TO DO
An exact, complete copy of the entries is needed, with the pictures left out.
*** Opening THE DATA ***
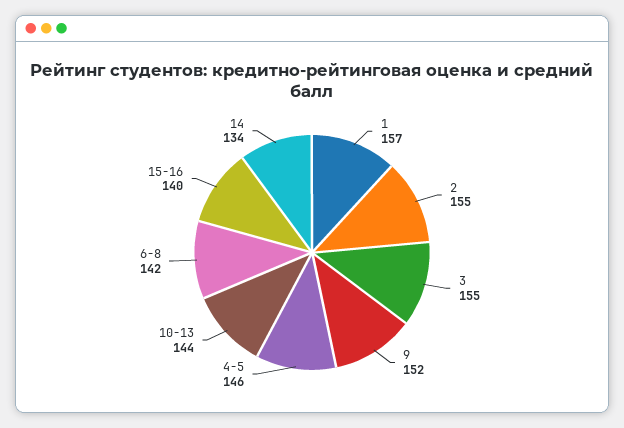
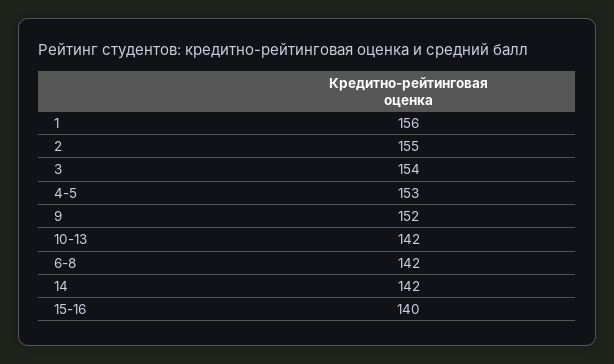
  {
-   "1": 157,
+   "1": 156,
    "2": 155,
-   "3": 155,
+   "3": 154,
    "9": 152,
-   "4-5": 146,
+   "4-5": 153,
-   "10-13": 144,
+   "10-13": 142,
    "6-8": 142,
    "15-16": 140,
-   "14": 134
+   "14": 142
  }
*** Closing THE DATA ***
TASK RESULT
  {
-   "1": 157,
+   "1": 156,
    "2": 155,
-   "3": 155,
+   "3": 154,
    "9": 152,
-   "4-5": 146,
+   "4-5": 153,
-   "10-13": 144,
+   "10-13": 142,
    "6-8": 142,
    "15-16": 140,
-   "14": 134
+   "14": 142
  }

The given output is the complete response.